Ok, let’s say I want to talk to my grandma in Florida, to ask for advice about something.  So I just start shouting out loud, “Hi Grandma.  How’s your back feeling?  Hey got a question for you.  How did you deal with your kids when they were young?”  If you saw me screaming these things, knowing my grandma was in Florida, you probably would refer me to a good doctor or counselor, or run the other way until you couldn’t hear the crazy man screaming anymore.

Sound crazy?  Well, let me ask you this.  What is the primary way we gain advice, we learn, we can hear the Word of God.  Sunday school answer:  Moses.  Incorrect, try another Sunday school answer:  THE BIBLE!  Did you know as many as 67% of teens do not read their Bible?  Now that’s crazy.  The most significant way God chooses to communicate with us, and our young people choose to ignore it.  That is as crazy as trying to talk to grandma in Florida by screaming as loud as you can in Ohio!  It’s mad crazy!
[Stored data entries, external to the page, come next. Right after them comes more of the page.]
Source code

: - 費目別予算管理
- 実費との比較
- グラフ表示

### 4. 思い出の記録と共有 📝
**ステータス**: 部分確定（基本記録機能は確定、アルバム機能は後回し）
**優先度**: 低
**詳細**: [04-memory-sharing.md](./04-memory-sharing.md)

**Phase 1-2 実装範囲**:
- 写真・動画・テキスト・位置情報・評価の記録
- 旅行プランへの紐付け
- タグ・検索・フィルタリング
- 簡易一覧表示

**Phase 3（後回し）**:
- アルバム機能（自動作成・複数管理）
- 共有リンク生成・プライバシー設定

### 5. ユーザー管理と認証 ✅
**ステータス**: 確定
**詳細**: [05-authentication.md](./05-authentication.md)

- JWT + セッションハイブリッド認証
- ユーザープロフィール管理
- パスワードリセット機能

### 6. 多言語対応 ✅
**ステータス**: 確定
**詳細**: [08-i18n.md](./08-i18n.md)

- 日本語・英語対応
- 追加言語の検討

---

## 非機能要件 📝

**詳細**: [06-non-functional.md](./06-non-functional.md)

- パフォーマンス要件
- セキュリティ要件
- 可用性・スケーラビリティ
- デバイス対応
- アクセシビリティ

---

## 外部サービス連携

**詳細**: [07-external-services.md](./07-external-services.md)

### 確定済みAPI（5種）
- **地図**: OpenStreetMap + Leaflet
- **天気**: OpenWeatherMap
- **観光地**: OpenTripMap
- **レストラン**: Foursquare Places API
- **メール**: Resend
So how can we get them from crazy to reading?  Here are 4 ways that come to mind:

  1. Gideons Know What’s Up – I’m curious if this percentage would go down if we got Bibles in their hands.  Gideon International is able to put a Bible in every hotel in the country, but there are teens in your student ministry that don’t have one.  A travesty!  Go here or here, type in Bible and have fun.  BUY them a Bible.  There is no better use for your youth budget than to use it on purchasing a Bible for someone who does not own one.  Make it a nice one too, I just bought 2 purple and 2 pink Bibles today…those boys are gonna love them!
  2. Um, It’s Pretty Important – When was the last time you taught on the importance of the Bible.  How bout sharing a story of the pilgrims on the Mayflower, and how one of the few things they brought over to the New World was a Bible!  They risked sickness, their lives, their family…but they wouldn’t risk losing their Bible.  It’s time our students understand the importance of the Bible…the history of those that risked their lives to get it in print.  It is taken WAY for granted now.
  3. Rewards are Good – Everybody loves gifts, presents…rewards, right?  Well, your students need to know what rewards come from reading the Bible.  Rewards like a closer relationship with the Creator God, guidance in their daily decisions, a clear picture of the Will of God for their life, a description of the gospel story…and much more!
  4. Better Than a Cell Phone – This is how God communicated to you!  I want to scream this so people in Florida can hear me!  Seriously, this is the primary God has chosen to reveal Himself to us, and there are so many that choose to ignore it.  No more!

The B-I-B-L-E, yes that’s the book for me, I stand alone on the Word of God, the B-I-B-L-E…..BIBLE!!!!!!!!!!!!  What about you, how do you encourage your teens to get in the Word?